Talking about his research in China, Dr Aldridge said, “We worked on declining water quality, comparable to that in Bangladesh. A lot of the lakes, both in Bangladesh and China, suffer from heavy nutrient enrichment – driving algae abundance in the water and a decline in biodiversity.”
“My work in China with the World Bank was very much about using natural filter features to remove the algae in some of the lakes and restore the systems towards a cleaner water status. And the work was incredibly successful. We actually managed to clear the water in some lakes using native freshwater mussels that are really important filter feeders,” he went on.
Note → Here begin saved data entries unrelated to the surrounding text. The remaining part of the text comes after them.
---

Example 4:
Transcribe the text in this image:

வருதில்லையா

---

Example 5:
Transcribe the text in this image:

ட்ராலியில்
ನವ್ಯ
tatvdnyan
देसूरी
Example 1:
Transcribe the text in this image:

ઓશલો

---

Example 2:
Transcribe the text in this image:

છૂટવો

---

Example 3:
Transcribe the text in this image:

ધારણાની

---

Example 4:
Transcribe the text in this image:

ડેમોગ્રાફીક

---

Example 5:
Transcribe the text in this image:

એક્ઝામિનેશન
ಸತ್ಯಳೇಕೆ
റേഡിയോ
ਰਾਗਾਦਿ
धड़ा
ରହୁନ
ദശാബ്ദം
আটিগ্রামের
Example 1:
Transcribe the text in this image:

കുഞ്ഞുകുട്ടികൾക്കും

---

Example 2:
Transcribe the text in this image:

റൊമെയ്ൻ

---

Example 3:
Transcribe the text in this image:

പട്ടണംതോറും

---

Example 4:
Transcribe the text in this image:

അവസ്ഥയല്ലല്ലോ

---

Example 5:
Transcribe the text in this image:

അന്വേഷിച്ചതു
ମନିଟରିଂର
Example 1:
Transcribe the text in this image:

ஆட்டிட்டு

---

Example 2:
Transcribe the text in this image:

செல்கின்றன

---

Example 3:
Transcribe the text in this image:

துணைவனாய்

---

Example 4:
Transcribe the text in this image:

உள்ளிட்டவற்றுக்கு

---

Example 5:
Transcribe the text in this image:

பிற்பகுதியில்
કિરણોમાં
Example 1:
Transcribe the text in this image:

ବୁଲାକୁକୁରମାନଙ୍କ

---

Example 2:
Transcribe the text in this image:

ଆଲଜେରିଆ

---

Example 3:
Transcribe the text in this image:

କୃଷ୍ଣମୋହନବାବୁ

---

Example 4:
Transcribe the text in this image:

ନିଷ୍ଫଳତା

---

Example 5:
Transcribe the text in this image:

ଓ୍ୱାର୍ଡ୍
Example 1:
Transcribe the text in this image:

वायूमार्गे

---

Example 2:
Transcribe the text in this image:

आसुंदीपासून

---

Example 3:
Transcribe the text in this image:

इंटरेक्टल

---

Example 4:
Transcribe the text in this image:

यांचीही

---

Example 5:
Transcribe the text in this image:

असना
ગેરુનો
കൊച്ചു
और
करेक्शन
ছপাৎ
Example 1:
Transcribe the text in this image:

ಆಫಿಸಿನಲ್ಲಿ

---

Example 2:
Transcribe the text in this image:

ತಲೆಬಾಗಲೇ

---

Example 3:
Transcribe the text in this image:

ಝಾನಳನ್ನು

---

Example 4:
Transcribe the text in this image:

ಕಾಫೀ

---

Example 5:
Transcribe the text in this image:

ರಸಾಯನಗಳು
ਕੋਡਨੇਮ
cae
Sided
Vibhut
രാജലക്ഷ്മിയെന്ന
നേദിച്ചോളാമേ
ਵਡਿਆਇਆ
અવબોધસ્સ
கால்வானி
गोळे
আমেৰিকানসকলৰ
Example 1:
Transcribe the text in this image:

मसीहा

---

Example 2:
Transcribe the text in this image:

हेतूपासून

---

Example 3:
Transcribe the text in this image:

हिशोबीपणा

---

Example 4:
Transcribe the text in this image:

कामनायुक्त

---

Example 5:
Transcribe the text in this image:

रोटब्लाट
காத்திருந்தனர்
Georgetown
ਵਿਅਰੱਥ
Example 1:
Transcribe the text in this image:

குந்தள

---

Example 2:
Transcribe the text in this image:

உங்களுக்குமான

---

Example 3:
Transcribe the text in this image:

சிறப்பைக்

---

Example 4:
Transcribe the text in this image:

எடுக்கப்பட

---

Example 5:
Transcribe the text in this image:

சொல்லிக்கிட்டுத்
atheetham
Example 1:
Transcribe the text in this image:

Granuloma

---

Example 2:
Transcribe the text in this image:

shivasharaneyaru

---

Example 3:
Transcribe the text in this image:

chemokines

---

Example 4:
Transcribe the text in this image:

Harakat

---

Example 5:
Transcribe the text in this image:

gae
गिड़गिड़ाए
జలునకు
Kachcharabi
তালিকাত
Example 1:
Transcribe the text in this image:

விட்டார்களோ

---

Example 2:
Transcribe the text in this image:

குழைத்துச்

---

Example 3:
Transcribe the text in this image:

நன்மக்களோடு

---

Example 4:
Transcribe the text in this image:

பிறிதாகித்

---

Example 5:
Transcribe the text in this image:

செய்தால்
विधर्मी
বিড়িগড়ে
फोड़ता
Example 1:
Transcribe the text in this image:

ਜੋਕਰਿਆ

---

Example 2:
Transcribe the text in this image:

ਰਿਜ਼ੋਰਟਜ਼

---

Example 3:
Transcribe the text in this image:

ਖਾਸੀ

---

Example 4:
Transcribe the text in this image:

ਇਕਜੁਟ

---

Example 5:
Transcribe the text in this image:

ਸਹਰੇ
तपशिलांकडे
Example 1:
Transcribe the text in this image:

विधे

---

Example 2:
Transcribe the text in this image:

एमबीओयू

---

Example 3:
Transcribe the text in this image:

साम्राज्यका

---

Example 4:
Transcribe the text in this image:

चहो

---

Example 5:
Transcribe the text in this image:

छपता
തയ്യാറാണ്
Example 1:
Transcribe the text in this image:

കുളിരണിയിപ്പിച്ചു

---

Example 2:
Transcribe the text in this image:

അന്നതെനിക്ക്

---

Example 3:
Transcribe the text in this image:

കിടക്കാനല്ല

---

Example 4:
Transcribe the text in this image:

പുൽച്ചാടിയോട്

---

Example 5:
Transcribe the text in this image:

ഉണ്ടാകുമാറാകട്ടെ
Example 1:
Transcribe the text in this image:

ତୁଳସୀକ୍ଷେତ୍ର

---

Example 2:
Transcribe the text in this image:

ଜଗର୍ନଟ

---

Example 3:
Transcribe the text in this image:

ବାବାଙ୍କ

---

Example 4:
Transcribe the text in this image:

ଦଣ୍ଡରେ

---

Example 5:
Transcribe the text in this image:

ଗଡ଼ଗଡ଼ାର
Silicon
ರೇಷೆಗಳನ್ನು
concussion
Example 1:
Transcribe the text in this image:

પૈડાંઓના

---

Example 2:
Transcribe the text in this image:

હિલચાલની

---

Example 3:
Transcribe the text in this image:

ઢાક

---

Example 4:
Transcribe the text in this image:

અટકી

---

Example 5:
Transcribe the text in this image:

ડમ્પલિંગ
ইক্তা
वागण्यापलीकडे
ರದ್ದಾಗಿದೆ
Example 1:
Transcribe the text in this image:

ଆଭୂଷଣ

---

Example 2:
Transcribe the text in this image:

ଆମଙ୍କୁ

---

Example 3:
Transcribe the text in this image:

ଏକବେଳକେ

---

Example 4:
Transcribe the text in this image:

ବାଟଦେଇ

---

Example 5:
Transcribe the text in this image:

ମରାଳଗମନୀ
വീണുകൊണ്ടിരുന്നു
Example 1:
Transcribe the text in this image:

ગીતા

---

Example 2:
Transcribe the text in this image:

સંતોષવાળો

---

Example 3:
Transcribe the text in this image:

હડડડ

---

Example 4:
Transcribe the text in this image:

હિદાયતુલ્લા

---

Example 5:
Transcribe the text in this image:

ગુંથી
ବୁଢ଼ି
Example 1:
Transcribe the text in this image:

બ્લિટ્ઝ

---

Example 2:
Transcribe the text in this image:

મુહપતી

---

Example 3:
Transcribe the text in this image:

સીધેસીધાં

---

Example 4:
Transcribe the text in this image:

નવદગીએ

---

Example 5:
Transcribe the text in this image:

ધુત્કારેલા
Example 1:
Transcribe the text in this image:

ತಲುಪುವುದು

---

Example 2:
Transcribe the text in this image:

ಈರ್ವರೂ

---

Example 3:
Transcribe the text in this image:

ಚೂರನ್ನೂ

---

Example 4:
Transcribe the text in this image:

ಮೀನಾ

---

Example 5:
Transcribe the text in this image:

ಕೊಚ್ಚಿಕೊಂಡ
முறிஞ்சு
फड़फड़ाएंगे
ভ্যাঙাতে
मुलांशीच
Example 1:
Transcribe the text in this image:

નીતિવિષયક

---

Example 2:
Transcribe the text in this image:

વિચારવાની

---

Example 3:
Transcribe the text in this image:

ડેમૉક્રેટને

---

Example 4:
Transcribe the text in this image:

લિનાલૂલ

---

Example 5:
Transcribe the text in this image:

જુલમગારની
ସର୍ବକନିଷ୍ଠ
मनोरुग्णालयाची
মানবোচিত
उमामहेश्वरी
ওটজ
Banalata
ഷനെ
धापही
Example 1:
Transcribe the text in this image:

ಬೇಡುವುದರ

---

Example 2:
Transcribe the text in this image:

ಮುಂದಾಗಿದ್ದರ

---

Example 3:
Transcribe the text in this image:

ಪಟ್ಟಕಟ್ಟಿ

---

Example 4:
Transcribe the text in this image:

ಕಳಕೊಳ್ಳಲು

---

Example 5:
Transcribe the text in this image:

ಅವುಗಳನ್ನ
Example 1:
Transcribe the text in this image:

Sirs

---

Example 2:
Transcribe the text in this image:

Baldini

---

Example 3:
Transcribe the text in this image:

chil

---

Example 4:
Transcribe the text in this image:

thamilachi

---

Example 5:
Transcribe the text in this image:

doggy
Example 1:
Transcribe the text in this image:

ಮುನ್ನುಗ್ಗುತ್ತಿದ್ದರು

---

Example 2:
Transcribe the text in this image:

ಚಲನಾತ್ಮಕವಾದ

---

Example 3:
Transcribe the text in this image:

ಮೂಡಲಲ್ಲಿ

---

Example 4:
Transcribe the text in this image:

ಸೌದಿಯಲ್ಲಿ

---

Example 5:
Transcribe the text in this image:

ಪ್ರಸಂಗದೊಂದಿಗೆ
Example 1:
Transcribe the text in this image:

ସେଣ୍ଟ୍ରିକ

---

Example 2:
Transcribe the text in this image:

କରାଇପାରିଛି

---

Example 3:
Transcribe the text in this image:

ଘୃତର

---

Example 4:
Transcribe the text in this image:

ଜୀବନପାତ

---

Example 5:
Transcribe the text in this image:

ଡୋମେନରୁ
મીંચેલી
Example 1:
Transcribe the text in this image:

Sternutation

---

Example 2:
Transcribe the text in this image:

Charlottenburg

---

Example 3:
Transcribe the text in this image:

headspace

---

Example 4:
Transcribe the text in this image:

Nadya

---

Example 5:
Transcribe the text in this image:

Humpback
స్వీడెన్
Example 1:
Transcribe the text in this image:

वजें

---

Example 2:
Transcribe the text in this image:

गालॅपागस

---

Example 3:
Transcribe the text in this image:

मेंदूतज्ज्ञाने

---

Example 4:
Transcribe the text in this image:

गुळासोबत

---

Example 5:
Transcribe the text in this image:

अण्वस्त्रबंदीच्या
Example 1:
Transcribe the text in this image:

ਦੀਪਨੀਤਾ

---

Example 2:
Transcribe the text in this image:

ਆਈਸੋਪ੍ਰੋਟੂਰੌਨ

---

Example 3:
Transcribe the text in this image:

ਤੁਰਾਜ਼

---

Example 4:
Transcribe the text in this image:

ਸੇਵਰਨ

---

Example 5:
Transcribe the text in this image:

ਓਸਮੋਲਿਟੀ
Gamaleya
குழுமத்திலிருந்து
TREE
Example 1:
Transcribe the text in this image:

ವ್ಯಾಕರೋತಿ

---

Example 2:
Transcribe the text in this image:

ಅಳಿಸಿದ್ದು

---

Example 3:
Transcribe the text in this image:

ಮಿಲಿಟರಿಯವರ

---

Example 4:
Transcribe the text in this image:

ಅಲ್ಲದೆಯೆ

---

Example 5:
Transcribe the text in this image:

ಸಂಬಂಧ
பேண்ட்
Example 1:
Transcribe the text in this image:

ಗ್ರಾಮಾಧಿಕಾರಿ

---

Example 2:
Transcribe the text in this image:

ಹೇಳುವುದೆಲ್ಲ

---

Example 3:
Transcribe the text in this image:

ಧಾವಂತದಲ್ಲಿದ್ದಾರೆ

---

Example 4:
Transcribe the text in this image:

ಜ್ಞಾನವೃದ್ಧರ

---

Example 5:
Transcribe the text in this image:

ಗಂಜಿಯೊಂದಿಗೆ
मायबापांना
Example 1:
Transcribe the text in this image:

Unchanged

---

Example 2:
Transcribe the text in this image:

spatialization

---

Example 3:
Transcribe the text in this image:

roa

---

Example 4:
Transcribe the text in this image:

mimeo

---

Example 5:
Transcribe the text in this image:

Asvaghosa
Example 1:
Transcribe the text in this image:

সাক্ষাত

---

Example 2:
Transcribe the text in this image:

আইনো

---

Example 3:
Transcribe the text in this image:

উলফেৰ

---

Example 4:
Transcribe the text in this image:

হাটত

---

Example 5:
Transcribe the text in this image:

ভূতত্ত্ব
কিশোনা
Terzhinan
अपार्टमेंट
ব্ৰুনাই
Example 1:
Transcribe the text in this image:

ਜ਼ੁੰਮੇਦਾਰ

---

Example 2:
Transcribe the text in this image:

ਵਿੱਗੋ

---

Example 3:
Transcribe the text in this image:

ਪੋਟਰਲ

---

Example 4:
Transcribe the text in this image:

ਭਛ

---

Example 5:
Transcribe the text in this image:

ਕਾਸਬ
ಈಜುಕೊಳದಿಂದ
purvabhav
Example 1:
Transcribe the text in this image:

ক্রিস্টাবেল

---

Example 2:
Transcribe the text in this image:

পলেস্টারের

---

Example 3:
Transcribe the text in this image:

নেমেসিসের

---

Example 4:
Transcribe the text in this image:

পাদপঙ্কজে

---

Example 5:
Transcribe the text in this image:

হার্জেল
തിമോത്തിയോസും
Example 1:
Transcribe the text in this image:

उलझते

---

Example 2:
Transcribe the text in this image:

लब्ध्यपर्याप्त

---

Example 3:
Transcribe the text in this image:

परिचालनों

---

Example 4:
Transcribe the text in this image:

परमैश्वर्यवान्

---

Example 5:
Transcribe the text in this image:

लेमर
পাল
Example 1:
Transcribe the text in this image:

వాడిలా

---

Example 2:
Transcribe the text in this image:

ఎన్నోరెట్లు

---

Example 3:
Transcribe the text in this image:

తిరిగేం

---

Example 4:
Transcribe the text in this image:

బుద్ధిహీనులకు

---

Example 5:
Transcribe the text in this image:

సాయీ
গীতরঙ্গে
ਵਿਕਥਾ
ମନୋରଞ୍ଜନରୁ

“The results were so effective and the water became so clear that plants started to grow on the banks of the lakes that hadn’t been seen for over 30 years. These plants then created a habitat for native invertebrate, and that was better food for fish.
“One of the things we’re trying to do in Bangladesh is to develop a similar approach where we encourage important ecosystem engineers like freshwater mussels that can help in developing better quality habitats for all sorts of other aquatic life,” Dr Aldridge said.
Referring to their work in Dhaka, he said, “Dr Chowdhury did some very important work for her PhD, looking at the roles that the native freshwater mussels could play in supporting biodiversity in Dhanmondi Lake, which is one of the larger lakes in Dhaka.”
“We’re very interested in looking at whether we can encourage freshwater mussels to restore the degraded water quality, to make better quality ecosystems. And we also want to combine that with growing pearls in the freshwater mussels so that local people get an enhanced livelihood,” he added.
With an additional source of income, degraded water bodies can be restored and everyone wins, Dr Aldridge and Dr Chowdhury were of the opinion.
Talking about her PhD project, Dr Chowdhury said, “During the dry season, we looked at the function of mussels in the Dhanmondi Lake near shore zone. Mussels were abundant when 50 locations, between one and three meters from the shore, were sampled. According to our calculations, mussels can filter the lake’s water in just 21 hours. And it is done by two species of freshwater mussels.”
Not all lakes and water bodies in Dhaka are in as promising condition as Dhanmondi Lake, however, according to the researchers.
They visited several lakes and rivers in and around Dhaka and observed that the mussel populations are perhaps declining.
Some lakes in Dhaka have no mussels at all. The water is too polluted, and that is cause for concern, they said.
Regarding the prospect of encouraging freshwater mussel population growth to restore degraded water quality and combining that with pearl farming, the duo visited Bangladesh Fisheries Research Institute (BFRI) facilities that play a significant role in cultured pearl.
“We met the BFRI DG, and visited their farm. We’re hoping to set up a collaboration between BFRI and my research group at Cambridge University as well as Dr Chowdhury’s team, so that we can help to collectively develop this project,” Dr Aldridge said.
There are, however, challenges that pose threats to the aquatic “super filters”.
According to Dr Aldridge and Dr Chowdhury: Freshwater mussels are very important in ecosystems because as filter feeders, they remove algae from the water that helps to push freshwater ecosystems away from low oxygen, low biodiversity state. But this also relies on freshwater mussels being healthy and being able to live in those ecosystems.
In Bangladesh’s southwest coastal region, increased salinity of water bodies – linked to climate change – might interact with their ecosystem engineering functions. The more stressed mussels are, the less effective they are going to be as ecosystem engineers. This also affects the mussel population.
How adaptable the mussels might be will be a decisive factor in this regard. If the rate of change in salinity in the rivers is quite modest, the mussels can adapt and respond. If there are sudden changes, then the mussels may not be able to survive, resulting in a collapse in the ecosystem services.